Your task — Type out every one of the lines below word for word, leaving out the pictures.

Dataset records START

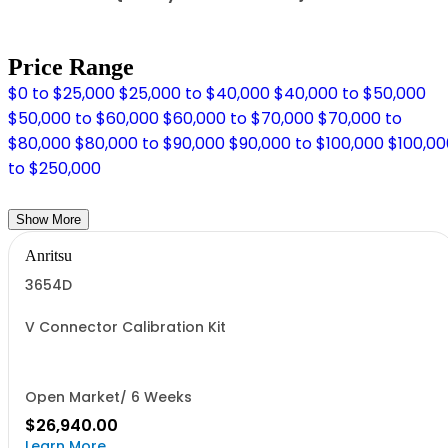
Price Range
$0 to $25,000
$25,000 to $40,000
$40,000 to $50,000
$50,000 to $60,000
$60,000 to $70,000
$70,000 to
$80,000
$80,000 to $90,000
$90,000 to $100,000
$100,00
to $250,000
Show More
Anritsu
3654D
V Connector Calibration Kit
Open Market/ 6 Weeks
$26,940.00
Learn More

Dataset records END

Solution for this task —
Price Range
$0 to $25,000
$25,000 to $40,000
$40,000 to $50,000
$50,000 to $60,000
$60,000 to $70,000
$70,000 to
$80,000
$80,000 to $90,000
$90,000 to $100,000
$100,00
to $250,000
Show More
Anritsu
3654D
V Connector Calibration Kit
Open Market/ 6 Weeks
$26,940.00
Learn More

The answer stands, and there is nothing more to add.